The continuous implementation of AI and ML systems in all areas of technological artifacts, including art, is challenging the ways in which we understand the world around us and urge us to consider other-than-human entities and ‘objects’ as equally important as human beings. In an exploration of such philosophical ideas that stem from the realms of Posthumanism, Actor Network Theory and Object-Oriented Ontology, ‘Ventriloquist Ontology’ encompasses the creation of a modular wearable, trained using Natural Language Processing to create its own personality that manifests in the form of speech and movement actuation. It explores the limits of control and points of hybridization between the human and the machine through the relationship of a performer and a wearable entity. This ventriloquist modular soft entity speaks through text generated using a GPT-2 language model, trained on a dataset of texts around biopolitics, algo-governance, the surveillanced body, and queer theory. Inspired by Alejandro Jodorowsky's dystopian theatrical play The School of Ventriloquists, this project manifests the idea of ‘soft control’ through the creation of a wearable that takes over the wearer's body and converts them into a puppet whose movement is dictated by what they wear.

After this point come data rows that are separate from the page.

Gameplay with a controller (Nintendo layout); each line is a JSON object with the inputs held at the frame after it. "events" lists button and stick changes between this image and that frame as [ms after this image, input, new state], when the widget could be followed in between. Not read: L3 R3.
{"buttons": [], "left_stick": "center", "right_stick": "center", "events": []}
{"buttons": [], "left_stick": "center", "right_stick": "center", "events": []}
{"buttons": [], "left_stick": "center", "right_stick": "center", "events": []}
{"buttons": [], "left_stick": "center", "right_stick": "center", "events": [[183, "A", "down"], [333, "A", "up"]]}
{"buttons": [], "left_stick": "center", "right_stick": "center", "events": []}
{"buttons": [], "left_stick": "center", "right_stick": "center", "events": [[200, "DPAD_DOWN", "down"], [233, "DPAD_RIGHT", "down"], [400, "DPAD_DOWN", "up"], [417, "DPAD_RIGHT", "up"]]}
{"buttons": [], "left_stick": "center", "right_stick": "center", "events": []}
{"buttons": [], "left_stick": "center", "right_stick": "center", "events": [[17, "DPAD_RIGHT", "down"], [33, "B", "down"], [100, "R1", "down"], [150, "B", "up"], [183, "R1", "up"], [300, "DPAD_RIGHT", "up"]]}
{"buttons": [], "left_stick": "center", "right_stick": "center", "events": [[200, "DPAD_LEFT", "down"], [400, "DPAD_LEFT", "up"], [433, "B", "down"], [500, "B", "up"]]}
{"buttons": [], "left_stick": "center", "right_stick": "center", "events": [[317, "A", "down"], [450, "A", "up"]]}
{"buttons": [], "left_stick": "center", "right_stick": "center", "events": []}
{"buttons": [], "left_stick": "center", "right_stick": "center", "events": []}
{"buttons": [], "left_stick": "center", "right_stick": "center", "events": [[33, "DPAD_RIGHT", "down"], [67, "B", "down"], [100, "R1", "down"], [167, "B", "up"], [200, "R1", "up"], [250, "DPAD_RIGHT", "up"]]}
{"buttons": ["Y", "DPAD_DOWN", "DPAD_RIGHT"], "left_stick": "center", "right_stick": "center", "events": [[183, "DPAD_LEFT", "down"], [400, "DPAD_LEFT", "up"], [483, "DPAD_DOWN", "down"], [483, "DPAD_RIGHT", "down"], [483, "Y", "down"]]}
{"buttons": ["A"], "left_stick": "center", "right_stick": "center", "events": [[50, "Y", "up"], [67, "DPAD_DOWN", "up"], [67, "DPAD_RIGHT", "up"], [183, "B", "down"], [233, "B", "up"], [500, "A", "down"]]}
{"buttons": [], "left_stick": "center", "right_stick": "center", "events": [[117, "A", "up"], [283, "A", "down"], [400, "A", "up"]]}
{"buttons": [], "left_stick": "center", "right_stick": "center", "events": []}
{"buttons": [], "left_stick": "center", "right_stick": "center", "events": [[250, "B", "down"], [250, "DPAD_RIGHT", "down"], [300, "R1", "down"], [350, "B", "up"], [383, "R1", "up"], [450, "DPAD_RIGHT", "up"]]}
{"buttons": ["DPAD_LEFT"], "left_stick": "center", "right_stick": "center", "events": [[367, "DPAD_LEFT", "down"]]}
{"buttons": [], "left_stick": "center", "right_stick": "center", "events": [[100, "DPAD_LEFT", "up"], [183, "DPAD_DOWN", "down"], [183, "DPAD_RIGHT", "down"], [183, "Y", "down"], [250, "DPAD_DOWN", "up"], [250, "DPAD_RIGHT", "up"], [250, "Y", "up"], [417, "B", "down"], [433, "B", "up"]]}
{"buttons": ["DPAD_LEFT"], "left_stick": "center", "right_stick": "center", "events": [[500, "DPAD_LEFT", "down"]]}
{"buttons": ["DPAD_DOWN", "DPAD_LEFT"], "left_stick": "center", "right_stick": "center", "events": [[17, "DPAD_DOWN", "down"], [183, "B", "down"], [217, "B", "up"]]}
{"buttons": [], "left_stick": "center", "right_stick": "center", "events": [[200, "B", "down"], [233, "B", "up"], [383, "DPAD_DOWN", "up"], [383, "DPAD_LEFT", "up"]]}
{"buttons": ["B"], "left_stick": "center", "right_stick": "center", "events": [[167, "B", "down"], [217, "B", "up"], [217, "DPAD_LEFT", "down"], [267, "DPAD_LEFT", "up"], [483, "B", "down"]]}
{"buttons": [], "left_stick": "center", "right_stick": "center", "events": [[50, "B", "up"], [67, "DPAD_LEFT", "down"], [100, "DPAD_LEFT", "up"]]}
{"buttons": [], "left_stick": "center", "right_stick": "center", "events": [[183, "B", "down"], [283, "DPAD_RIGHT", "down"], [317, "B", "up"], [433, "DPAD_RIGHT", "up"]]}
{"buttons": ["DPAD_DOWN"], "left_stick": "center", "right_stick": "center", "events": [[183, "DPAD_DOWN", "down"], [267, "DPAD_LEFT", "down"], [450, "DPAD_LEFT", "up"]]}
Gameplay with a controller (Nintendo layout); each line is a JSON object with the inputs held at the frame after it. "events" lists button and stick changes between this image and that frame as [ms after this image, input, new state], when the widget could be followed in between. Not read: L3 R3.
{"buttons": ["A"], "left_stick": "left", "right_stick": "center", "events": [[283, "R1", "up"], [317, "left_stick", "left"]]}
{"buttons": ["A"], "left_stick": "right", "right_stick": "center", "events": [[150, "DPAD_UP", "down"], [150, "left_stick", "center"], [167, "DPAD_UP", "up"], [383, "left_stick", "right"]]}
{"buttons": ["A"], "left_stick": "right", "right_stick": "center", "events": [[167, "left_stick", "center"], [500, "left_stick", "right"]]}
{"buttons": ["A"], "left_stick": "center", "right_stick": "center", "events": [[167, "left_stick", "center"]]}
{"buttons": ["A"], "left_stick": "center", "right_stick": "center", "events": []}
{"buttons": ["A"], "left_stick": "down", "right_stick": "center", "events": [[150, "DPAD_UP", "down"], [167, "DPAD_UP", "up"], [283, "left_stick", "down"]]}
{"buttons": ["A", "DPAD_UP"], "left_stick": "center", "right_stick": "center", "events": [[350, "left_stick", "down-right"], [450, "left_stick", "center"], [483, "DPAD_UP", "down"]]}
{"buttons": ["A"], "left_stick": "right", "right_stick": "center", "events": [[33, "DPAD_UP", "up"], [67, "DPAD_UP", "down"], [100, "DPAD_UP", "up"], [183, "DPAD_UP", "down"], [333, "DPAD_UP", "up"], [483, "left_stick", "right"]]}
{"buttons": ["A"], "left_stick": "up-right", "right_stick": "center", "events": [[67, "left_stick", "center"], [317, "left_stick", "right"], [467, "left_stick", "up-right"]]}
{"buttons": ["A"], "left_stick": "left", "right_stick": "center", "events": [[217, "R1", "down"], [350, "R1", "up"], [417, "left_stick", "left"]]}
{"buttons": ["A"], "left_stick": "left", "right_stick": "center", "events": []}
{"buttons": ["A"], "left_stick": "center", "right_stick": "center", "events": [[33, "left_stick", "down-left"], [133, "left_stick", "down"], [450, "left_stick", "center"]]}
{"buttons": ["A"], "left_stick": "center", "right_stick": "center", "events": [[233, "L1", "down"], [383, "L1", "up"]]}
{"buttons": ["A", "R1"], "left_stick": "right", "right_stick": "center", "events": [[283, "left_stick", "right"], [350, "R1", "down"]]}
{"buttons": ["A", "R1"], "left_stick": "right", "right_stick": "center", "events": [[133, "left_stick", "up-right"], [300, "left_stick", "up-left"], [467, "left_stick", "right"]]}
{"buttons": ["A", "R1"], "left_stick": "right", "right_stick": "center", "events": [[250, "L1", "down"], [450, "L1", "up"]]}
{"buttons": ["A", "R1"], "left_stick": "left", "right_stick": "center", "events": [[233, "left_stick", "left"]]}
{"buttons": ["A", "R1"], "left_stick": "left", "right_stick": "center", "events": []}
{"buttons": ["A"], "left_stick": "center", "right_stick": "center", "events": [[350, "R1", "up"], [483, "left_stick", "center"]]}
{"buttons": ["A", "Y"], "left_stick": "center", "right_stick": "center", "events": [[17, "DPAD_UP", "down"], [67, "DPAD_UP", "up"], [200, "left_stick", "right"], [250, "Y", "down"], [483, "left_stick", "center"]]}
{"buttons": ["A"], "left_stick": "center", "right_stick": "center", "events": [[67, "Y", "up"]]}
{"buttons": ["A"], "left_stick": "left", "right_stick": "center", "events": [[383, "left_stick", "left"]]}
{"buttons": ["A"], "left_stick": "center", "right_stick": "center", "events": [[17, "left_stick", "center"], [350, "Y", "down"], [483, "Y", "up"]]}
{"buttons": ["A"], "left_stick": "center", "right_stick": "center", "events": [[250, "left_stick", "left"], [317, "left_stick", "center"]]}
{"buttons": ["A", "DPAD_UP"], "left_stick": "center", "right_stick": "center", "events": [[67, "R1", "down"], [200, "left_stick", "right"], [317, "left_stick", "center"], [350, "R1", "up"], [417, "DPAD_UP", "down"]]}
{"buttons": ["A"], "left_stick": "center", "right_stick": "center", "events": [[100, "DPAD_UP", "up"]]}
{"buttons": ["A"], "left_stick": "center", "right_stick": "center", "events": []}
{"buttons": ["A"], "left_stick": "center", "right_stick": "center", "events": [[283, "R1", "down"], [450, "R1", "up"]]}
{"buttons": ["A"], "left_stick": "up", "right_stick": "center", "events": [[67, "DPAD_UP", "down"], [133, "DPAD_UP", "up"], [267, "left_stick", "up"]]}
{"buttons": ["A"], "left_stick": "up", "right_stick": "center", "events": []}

The softness aspect of this control refers to the plasticity of the interface, the malleability of its hardware connections (mainly soft silicones wires), the suggestive nature that the GPT-2 generated text pertains to, and the indicative nature of the movement of the actuators (some of them rather than radically moving the body, offer a suggestion as to how the body can follow their rhythm of actuation). Sequentially, it brings forth the soft data of the body inextricably linked to ideas of care and intimacy, as well as to the pliability of the different levels of interpretation between the human and the machine. The aspect of control is tied to the cybernetic idea of steering the body to its optimal movement through a feedback loop between machinic language, and human assimilation. It also deals with the hardness of the linear actuators and the microcontrollers that manipulate them, to the domination of these mechanical components over the softness and vulnerability of the human flesh. It asserts the supervision of the artist over the system, on the curation of the content of both the generated text, and its performative aspect. Ultimately, the idea of ventriloquism is used to give agency to an ontological entity comprised of subtle suggestive wearable modules, human flesh and cognitive motor abilities, born-digital, able to produce novel language, but also conditioned to reproduce the biases of its algorithmic parts.